После курсовых экзаменов на втором году обучения дальнейшее пребывание мое в Южном Кенсингтоне было под вопросом. Сохранилось мое письмо Симмонсу, в котором я рассуждал о возможности устроиться школьным учителем. Это письмо напоминает мне (иначе я бы о них забыл) о моих существовавших уже тогда притязаниях на литературный успех. (В этом письме я делился замыслами будущих своих работ, включая «Все о Боге» и «Очерк нового построения общества».) Опасения мои, к счастью, тогда не оправдались: мне дали возможность и дальше попробовать себя в науке, так что я, поразмыслив, не стал писать агенту, подыскивая учительское место. Отец пристроил меня на месяц к моему дяде Чарльзу, небогатому фермеру, живущему в Минстеруорте, неподалеку от Глостера. Там, едва мои сомнения, возвращаться ли мне в Южный Кенсингтон, рассеялись, я принялся за работу о социализме, предназначенную открыть осеннюю сессию в Дискуссионном обществе.
Я и минуты не потратил на геологию. Зато, насколько помню, докладом я занялся основательно. Я писал его, переписывал, сделал совсем непонятным, еще раз переписал и принялся за него заново.

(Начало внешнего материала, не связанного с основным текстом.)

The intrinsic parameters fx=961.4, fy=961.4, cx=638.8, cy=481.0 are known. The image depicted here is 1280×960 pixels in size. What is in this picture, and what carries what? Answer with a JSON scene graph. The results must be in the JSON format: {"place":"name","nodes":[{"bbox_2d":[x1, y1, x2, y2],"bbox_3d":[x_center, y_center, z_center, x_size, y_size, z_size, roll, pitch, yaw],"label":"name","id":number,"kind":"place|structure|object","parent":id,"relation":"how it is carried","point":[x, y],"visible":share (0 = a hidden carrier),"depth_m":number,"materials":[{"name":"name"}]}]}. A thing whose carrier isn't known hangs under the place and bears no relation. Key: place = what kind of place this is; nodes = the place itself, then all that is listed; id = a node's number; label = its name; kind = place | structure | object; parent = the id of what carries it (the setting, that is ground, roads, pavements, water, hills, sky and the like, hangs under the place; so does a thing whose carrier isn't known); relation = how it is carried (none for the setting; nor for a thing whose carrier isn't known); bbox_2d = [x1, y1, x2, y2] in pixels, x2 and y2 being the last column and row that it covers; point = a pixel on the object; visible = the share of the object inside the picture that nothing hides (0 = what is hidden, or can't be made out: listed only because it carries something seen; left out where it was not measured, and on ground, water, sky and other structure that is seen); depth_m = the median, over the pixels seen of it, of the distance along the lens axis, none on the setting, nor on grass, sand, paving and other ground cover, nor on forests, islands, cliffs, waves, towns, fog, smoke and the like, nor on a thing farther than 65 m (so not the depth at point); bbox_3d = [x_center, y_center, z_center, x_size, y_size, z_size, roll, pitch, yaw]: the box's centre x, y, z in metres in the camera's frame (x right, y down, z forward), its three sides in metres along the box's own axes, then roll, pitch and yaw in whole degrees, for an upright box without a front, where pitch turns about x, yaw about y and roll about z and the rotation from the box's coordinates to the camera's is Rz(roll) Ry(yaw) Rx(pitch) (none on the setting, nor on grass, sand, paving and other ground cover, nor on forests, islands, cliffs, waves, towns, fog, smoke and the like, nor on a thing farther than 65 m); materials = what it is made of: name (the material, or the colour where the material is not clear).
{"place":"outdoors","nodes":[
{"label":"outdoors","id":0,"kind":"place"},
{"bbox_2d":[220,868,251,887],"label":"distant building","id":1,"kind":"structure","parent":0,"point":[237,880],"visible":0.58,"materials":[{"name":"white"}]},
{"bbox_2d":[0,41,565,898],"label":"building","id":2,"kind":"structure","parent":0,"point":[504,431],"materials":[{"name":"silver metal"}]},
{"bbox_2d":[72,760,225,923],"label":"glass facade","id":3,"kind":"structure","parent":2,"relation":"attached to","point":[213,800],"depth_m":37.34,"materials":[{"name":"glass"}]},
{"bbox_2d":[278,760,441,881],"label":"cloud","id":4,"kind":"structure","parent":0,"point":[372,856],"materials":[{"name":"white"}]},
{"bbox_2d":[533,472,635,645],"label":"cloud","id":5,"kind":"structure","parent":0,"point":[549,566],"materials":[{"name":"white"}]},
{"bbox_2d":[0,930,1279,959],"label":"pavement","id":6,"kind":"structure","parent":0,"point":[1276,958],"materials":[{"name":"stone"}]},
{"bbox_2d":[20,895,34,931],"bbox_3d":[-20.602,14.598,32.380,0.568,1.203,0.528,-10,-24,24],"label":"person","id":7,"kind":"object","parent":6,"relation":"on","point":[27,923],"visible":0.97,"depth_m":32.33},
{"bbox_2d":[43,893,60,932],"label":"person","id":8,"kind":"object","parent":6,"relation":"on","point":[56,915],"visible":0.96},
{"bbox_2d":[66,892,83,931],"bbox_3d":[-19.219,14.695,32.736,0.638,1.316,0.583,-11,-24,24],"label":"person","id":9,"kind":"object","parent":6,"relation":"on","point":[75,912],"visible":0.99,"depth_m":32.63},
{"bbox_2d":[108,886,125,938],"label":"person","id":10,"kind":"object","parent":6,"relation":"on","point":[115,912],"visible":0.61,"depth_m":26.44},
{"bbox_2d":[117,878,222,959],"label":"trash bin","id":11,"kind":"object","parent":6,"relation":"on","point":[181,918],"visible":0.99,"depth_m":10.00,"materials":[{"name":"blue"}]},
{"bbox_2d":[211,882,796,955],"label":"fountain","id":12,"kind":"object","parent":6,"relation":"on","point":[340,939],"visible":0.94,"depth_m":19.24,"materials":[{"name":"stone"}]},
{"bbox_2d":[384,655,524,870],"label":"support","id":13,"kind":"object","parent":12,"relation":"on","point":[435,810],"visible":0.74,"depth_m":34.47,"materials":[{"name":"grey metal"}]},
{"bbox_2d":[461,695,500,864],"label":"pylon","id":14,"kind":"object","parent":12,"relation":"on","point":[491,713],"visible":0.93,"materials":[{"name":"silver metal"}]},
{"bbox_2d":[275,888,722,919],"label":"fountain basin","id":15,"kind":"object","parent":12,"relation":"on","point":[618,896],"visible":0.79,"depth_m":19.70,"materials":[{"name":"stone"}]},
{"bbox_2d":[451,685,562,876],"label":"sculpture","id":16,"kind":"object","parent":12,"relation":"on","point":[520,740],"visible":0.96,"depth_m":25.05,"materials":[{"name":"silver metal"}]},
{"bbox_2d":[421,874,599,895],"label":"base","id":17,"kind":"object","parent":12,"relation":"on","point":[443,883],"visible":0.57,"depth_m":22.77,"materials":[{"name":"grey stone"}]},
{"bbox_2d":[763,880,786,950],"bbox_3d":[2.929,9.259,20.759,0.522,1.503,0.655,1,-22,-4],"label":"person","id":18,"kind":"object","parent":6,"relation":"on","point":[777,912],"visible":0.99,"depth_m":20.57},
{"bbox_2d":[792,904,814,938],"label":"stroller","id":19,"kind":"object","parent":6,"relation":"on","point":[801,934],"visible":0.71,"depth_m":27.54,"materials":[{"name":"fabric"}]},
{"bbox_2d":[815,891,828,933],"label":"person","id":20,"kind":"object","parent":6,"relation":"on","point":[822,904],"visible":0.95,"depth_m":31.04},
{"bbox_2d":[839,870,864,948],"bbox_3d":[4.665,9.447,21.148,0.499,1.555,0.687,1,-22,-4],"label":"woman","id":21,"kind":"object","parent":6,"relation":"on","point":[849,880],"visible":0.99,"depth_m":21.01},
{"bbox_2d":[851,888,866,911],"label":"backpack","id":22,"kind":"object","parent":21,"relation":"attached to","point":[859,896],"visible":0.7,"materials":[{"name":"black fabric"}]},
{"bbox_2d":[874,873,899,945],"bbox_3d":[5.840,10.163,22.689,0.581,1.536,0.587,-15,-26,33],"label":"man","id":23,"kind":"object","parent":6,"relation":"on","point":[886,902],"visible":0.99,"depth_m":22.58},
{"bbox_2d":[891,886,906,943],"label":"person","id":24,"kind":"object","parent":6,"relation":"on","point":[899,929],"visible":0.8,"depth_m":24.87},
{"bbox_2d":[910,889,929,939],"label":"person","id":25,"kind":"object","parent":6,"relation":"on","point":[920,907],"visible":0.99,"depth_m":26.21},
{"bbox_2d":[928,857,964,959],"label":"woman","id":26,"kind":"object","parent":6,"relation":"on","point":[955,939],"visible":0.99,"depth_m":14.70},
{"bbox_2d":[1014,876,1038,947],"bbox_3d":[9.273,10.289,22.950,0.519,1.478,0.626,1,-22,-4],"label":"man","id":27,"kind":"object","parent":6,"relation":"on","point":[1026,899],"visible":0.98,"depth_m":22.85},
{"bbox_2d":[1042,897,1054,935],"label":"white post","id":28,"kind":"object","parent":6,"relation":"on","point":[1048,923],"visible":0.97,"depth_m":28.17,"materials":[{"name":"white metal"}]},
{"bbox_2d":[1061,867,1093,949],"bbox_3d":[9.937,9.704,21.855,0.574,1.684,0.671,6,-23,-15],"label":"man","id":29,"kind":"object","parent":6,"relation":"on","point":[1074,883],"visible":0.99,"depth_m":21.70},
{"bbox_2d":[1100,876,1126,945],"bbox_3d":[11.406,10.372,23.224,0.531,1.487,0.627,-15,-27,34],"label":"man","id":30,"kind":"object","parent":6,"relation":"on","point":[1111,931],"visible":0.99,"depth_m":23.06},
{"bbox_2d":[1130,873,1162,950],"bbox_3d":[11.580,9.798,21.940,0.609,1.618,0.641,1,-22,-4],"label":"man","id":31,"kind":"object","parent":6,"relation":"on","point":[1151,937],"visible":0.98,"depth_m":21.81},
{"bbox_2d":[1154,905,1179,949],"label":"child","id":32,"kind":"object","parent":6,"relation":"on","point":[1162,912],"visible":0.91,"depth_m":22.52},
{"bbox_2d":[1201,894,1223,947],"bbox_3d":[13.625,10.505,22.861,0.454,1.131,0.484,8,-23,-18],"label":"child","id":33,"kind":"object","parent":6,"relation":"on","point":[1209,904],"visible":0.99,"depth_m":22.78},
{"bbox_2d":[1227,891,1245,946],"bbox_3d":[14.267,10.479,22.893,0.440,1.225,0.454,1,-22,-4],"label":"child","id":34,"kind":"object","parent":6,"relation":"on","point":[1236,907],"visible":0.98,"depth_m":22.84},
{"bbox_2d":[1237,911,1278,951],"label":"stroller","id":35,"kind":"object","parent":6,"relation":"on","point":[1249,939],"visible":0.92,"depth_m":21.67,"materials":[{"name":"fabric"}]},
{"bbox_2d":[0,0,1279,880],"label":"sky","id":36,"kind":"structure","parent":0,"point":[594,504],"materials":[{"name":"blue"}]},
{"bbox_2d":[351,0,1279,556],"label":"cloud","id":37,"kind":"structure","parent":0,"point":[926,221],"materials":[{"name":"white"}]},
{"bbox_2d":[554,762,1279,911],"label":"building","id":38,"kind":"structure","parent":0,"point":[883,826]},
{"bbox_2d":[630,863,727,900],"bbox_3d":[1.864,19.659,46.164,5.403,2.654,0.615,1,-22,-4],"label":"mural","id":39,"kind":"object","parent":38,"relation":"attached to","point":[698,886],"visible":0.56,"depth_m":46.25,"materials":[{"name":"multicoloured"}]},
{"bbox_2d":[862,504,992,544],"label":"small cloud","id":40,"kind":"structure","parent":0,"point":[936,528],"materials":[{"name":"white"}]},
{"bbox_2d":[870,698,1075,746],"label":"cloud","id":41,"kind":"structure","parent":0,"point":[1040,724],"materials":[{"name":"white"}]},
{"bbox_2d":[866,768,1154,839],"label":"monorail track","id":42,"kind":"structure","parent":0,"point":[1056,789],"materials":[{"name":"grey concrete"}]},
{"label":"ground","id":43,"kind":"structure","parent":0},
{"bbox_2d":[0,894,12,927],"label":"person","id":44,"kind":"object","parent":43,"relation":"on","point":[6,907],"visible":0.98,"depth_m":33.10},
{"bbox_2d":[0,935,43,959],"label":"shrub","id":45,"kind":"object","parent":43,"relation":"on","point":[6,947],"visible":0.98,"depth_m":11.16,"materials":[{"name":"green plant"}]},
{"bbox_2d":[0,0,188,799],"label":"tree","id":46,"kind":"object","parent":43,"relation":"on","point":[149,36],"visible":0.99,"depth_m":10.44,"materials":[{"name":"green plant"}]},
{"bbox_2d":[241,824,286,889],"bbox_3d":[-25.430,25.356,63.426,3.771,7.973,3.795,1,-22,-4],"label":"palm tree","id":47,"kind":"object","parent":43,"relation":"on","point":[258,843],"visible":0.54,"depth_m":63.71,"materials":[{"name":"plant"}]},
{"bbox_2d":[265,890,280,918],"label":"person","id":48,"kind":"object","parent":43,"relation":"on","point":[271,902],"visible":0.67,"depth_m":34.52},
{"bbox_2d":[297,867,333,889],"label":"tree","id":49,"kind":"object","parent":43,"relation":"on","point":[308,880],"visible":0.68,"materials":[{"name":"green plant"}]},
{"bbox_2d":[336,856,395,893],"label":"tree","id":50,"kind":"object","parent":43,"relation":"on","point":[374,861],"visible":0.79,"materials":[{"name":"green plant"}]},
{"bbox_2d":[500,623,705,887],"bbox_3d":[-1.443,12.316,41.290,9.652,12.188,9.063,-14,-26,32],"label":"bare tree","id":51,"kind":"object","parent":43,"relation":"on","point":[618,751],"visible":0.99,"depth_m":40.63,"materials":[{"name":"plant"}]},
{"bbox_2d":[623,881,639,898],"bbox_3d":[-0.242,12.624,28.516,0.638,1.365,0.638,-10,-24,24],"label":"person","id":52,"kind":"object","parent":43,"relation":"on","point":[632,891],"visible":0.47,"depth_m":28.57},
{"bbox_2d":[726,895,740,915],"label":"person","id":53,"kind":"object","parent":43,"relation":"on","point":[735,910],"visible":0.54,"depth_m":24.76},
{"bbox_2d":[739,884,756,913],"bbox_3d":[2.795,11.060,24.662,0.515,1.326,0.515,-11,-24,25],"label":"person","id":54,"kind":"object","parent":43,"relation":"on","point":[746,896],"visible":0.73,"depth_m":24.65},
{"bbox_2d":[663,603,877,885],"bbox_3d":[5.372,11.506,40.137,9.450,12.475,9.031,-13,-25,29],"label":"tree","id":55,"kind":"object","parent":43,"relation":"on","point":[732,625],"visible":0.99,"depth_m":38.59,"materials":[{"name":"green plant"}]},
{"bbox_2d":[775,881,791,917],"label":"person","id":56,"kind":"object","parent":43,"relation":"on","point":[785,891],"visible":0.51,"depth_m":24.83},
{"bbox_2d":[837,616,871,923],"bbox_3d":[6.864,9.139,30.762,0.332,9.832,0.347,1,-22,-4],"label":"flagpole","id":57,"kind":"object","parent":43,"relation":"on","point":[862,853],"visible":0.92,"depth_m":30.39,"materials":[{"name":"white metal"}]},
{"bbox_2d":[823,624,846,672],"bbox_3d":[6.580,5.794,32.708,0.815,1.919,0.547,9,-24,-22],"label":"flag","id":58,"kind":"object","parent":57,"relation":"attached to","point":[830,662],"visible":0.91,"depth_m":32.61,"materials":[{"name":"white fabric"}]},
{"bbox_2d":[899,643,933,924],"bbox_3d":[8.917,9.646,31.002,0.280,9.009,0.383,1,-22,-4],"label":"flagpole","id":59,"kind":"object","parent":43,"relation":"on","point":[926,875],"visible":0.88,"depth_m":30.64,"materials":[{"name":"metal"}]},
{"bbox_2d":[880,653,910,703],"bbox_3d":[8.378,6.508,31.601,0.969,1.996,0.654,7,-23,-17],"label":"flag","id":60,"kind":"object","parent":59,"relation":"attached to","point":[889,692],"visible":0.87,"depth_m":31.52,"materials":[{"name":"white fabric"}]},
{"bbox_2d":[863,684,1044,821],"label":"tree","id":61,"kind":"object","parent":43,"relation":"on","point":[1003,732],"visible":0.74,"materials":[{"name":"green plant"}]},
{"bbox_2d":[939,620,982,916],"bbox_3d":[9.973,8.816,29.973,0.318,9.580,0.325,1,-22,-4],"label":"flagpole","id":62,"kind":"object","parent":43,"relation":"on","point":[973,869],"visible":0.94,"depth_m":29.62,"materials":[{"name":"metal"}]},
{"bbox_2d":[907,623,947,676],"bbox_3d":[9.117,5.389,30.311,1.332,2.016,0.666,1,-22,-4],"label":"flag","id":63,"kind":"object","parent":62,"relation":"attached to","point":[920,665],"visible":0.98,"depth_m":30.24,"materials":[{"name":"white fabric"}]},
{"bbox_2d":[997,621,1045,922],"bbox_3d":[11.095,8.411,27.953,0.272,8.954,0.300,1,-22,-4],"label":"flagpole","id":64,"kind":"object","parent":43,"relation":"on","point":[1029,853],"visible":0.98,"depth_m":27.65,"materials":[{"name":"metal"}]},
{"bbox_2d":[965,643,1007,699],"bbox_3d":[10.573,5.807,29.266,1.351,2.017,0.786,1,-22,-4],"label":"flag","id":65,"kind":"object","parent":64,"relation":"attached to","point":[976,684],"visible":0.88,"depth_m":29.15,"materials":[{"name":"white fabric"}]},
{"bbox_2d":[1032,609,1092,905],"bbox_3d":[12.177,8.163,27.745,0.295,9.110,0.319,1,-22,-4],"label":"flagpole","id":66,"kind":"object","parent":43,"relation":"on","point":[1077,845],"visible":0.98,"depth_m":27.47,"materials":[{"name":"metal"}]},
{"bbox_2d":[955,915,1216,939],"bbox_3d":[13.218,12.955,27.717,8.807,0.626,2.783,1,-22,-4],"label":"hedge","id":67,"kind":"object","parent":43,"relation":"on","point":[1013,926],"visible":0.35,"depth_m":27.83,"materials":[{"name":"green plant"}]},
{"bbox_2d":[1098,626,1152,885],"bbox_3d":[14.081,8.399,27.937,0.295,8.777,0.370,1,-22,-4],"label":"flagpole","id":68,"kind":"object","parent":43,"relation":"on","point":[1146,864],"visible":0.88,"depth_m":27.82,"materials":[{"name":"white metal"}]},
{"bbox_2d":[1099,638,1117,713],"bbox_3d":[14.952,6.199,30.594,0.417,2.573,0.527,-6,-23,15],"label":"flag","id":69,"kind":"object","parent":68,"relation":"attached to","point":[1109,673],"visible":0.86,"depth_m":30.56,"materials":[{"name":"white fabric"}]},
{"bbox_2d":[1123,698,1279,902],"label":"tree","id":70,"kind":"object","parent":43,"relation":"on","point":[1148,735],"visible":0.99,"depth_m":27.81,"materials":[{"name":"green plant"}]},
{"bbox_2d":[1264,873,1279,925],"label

Я съездил на денек в Челтенхем, где Э.-Х. Смит жил у своего отца, зеленщика, чтобы обсудить с ним возможность подчинить себе Дискуссионное общество, повернуть его к обсуждению проблем социализма и основать в колледже свой журнал. Мы решили развивать в Кенсингтоне интерес к делам литературным и политическим, не оглядываясь на то, понравится это нашему руководству или нет.